Spot Event Plugins - VPC Endpoints¶
Overview¶
If one or more of your EC2 instances are running inside a private subnet in your AWS VPC, you will need to provide a mechanism for the instances to access the AWS endpoints endabled in the IAM policies.
A VPC endpoint lets you connect privately your VPC to supported AWS services and VPC endpoint services powered by PrivateLink without requiring an internet gateway, NAT device, VPN connection, or AWS Direct Connect connection.
Instances in your VPC do not require public IP addresses to communicate with resources in the service. Traffic between your VPC and the other service does not leave the Amazon network.
AWS typically provides an endpoint per Service/Region.

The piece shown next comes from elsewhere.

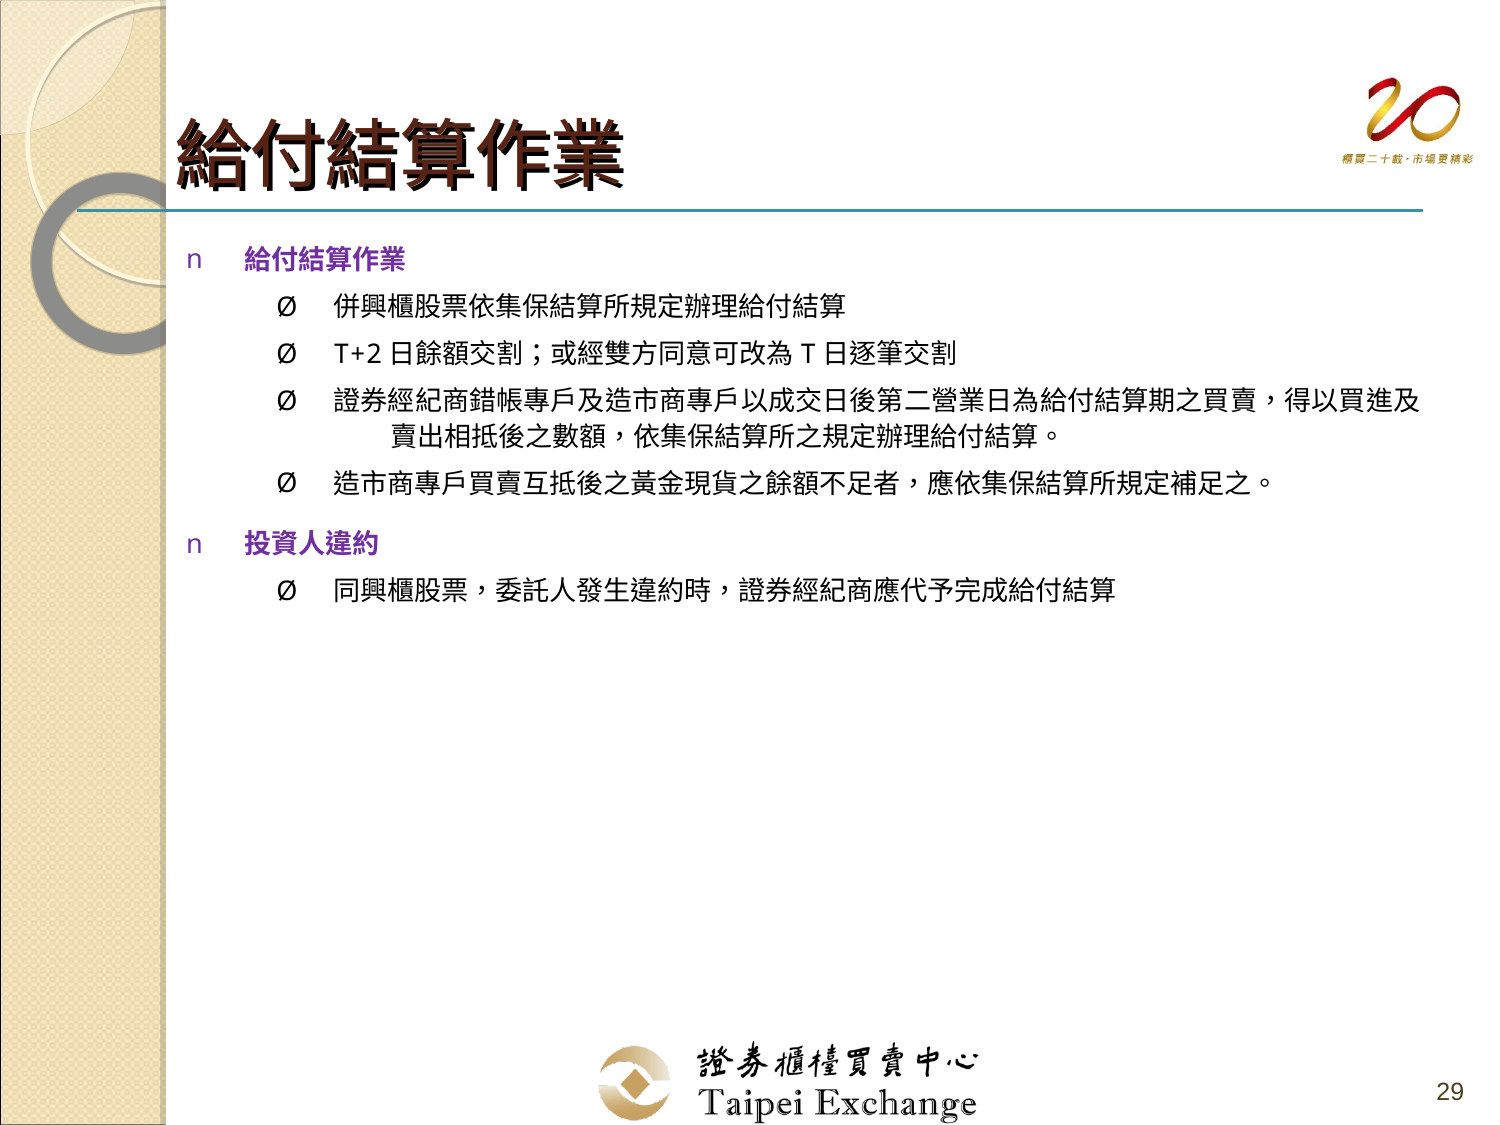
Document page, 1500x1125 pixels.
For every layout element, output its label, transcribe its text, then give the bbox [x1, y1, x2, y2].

text_box [1413, 1034, 1489, 1113]
title 給付結算作業 [159, 42, 1359, 261]
list 給付結算作業 併興櫃股票依集保結算所規定辦理給付結算 T+2日餘額交割；或經雙方同意可改為T日逐筆交割 證券經紀商錯帳專戶及造市商專戶以成交日後第二營業日為給付結算期之買賣，得以買進及賣出相抵後之數額，依集保結算所之規定辦理給付結算。 造市商專戶買賣互抵後之黃金現貨之餘額不足者，應依集保結算所規定補足之。 投資人違約 同興櫃股票，委託人發生違約時，證券經紀商應代予完成給付結算 [171, 231, 1436, 1083]
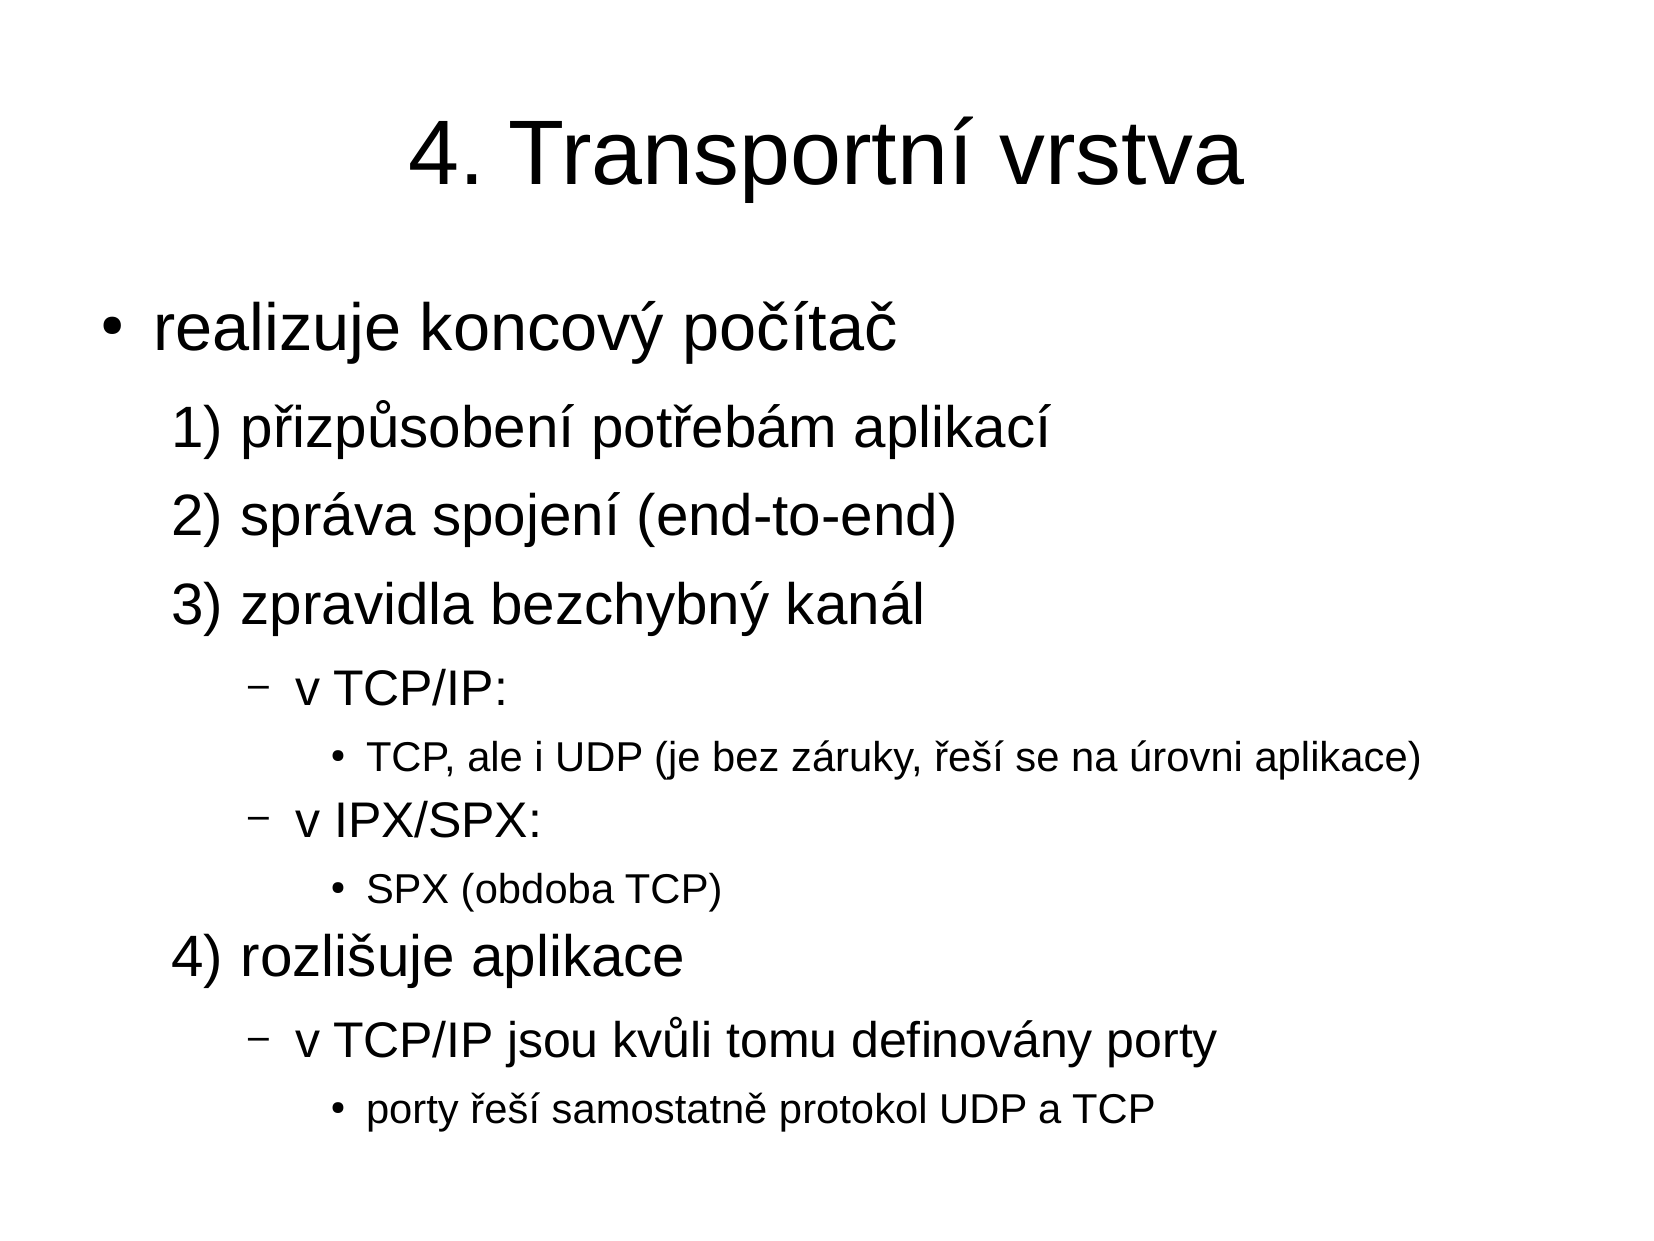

To create a VPC endpoint for an AWS service, use the Create an Interface Endpoint or Create a Gateway Endpoint procedure.
Required Endpoints¶
The Spot Event Plugin requires the following endpoints:
HouseCleaningStatement:
com.amazonaws.<region>.cloudformation (interface) com.amazonaws.<region>.dynamodb (gateway) com.amazonaws.<region>.ec2 (interface) com.amazonaws.<region>.events (interface) com.amazonaws.<region>.s3 (gateway) com.amazonaws.<region>.sqs (interface) com.amazonaws.<region>.sts (interface)
WorkerStatement:
com.amazonaws.<region>.ec2 (interface) com.amazonaws.<region>.sqs (interface)
where <region> represents the region identifier for an AWS region, such as us-east-1 for N.Virginia, eu-west-2 for the EU (London) Region, and so on.
Warning
The HouseCleaningStatement, which is run by the Deadline Remote Connection Server or the Deadline Pulse, also depends on access to the following public-facing AWS API endpoints:
iam.amazonaws.com, for which no VPC endpoint is availablests.amazonaws.com
You can grant the required access by using a NAT gateway.